How does this tie in to Wikipedia? Well, once in a while, someone decides to propose a process which cuts out any sort of discussion or community approval, depending instead on a single admin's judgement. Instances of heated debate, which admittedly do result in some bad things, are then amazingly used to say that a system with no discussion is superior. While it is true that doing everything unilaterally prevents people from getting angry over a discussion...
"Consensus" can not mean what it used to
When Wikipedia was first getting started, consensus could very easily mean everyone in the "core group" of the community decided something together. Thus, it was perfectly reasonable to say "Voting and anything that looks like voting is unquestionably bad", and carry on in discussions that looked nothing like voting. But guess what? Now we have over 1000 admins, and another thousand or so people who are important in some process or another. When you get large enough numbers, you can't do talkpage-style discussions, because they do not scale.

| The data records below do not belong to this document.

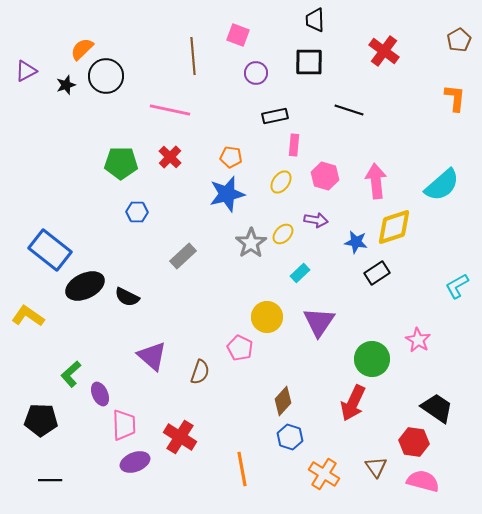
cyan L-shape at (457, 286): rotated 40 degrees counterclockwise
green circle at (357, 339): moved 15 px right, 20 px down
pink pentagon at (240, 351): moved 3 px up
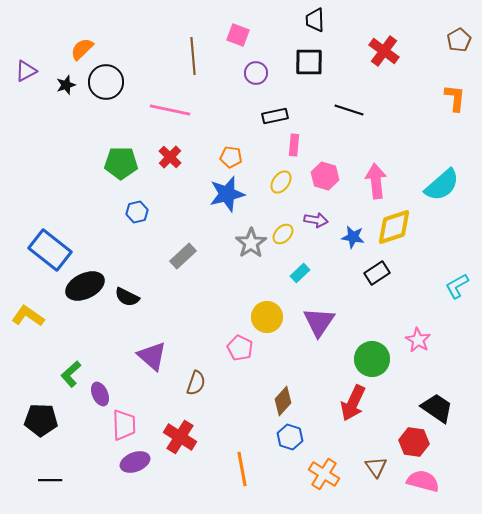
black circle at (106, 76): moved 6 px down
blue hexagon at (137, 212): rotated 15 degrees counterclockwise
blue star at (356, 242): moved 3 px left, 5 px up
brown semicircle at (200, 372): moved 4 px left, 11 px down
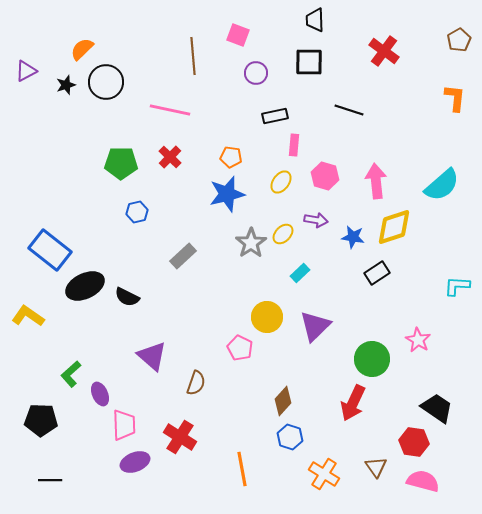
cyan L-shape at (457, 286): rotated 32 degrees clockwise
purple triangle at (319, 322): moved 4 px left, 4 px down; rotated 12 degrees clockwise
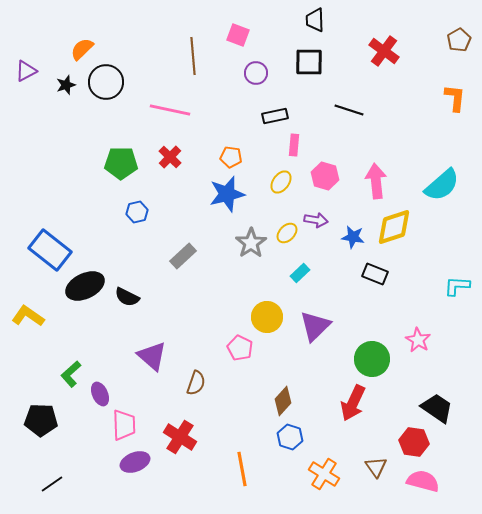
yellow ellipse at (283, 234): moved 4 px right, 1 px up
black rectangle at (377, 273): moved 2 px left, 1 px down; rotated 55 degrees clockwise
black line at (50, 480): moved 2 px right, 4 px down; rotated 35 degrees counterclockwise
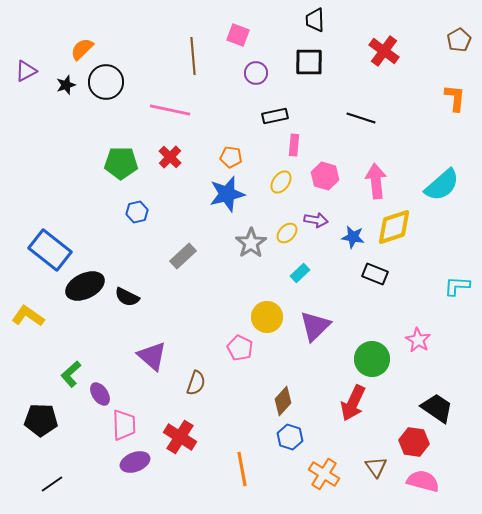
black line at (349, 110): moved 12 px right, 8 px down
purple ellipse at (100, 394): rotated 10 degrees counterclockwise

They only work well with up to four, and past twenty or so, they are completely impossible. And the twenty people who show up for a particular discussion are not any appreciable fraction of the community that's supposed to decide things. So how do you give the community input?
Well, let's see how it's done. With few exceptions, decisions are made by lots of this:
- Blah, because moo.
There are four exceptions. One is article disputes that the community as a whole doesn't need to get involved in, meaning other models work fine. Two, some proposals never get this, but they are mostly the ones where it's obvious either way what will happen to the proposal. Three, there's the user RfC system, but that's horribly dysfunctional, doesn't provide an accurate measure of what proportion of the community actually supports something, and can do nothing but create symbolic actions that have no effect. And finally, there is the Arbcom system, but the thing as a while doesn't scale (although it seems to perpetuate itself even though most people know that). Everything else, from FARs to AfDs to RFAs to community bans (face it, they were just as much quickpolls when on ANI), has comments in that pattern, except maybe with numbering instead of bullets. I don't ask for anyone to like that, but people who try to eliminate any type of Quickpolls are ignoring the fact that there is no other solution.
"Duh" is not a valid rationale
There seems to be this recent trend that discussion not only can, but should be cut short whenever a certain result is obviously right. Now, in some cases, the result is obviously right; for instance, an unsourced negative article on a living person violates WP:BLP, and there is no opportunity for reasonable dispute. But the rationale for the speedy deletion should, in that case, be "violates BLP". Not "duh", not "IAR", and not "obviously bad". If you can not explain why something is obviously bad so that no reasonable person disagrees, then it isn't obviously bad.
Policy is what consensus says it is
Claiming that BLP applies to cows does not make it so. Nor does claiming that WP:V means all statements must have 5 government sources. Not because there's no way to wikilawyer those things out of the policy, because there is. It's because consensus is against them, so the consensus-driven policy must logically not say them. Claiming that something against consensus is supported by policy is wikilawyering, plain and simple.